Review: Sum of Squared Errors

Suppose we are trying to predict y using x, with the predictions being of the form \(y^{(i)} \approx = a_0 + a_1 x^{(i)}\). We can choose to measure how good of a job we are doing at predicting y’x using x’s by computing the Sum of Squared Errors:

\[SSE = \Sigma_{i = 1}^{m} (y^{(i)} - \hat{y}^{(i)})^2\], where \(\hat{y}^{(i)} = a_0 + a_1 x^{(i)}\) is the prediction for row i.

A smaller SSE is better – ideally, the predictions match the true data perfectly.
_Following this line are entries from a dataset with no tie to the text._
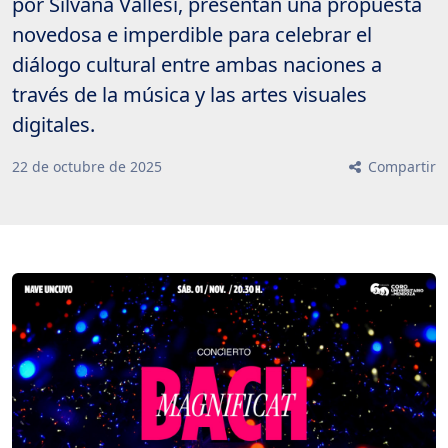
por Silvana Vallesi, presentan una propuesta
novedosa e imperdible para celebrar el
diálogo cultural entre ambas naciones a
través de la música y las artes visuales
digitales.
22
de
octubre
de
2025
Compartir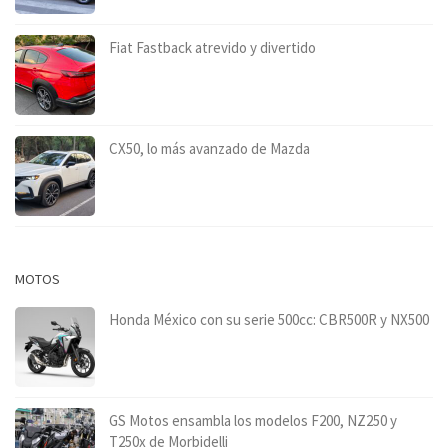
Fiat Fastback atrevido y divertido
CX50, lo más avanzado de Mazda
MOTOS
Honda México con su serie 500cc: CBR500R y NX500
GS Motos ensambla los modelos F200, NZ250 y
T250x de Morbidelli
However, the SSE grows if we have more rows to predict. That seems unideal – we want a measure that tells us how well we’re predicting, not how large is our dataset.

A solution is to compute the Mean Squared Error:

\[MSE = SSE/m.\]

The MSE won’t grow if we just add more data, since it’s the average suqre of the discrepancy between the prediction and the correct y.
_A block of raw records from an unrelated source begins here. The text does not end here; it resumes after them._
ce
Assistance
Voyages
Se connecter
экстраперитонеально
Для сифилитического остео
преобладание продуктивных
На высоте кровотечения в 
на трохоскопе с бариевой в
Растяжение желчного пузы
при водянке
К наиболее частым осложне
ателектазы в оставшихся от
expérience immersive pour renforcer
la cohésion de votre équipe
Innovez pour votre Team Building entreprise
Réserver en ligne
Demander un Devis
We can go one step further, and compute the Root-Mean-Squared Error. This will give as a number on the same scale as the y’s. With some fancy math, it can be shown that in some situations, if the RMSE error is \(\sigma\), our prediction won’t be off by more than \(2\sigma\) 95% of the time. (But more on that later.)

The RMSE is

\[RMSE = \sqrt{MSE} = \sqrt{(\Sigma_{i = 1}^{m} (y^{(i)} - \hat{y}^{(i)})^2)/m},\] where \(m\) is the number of rows.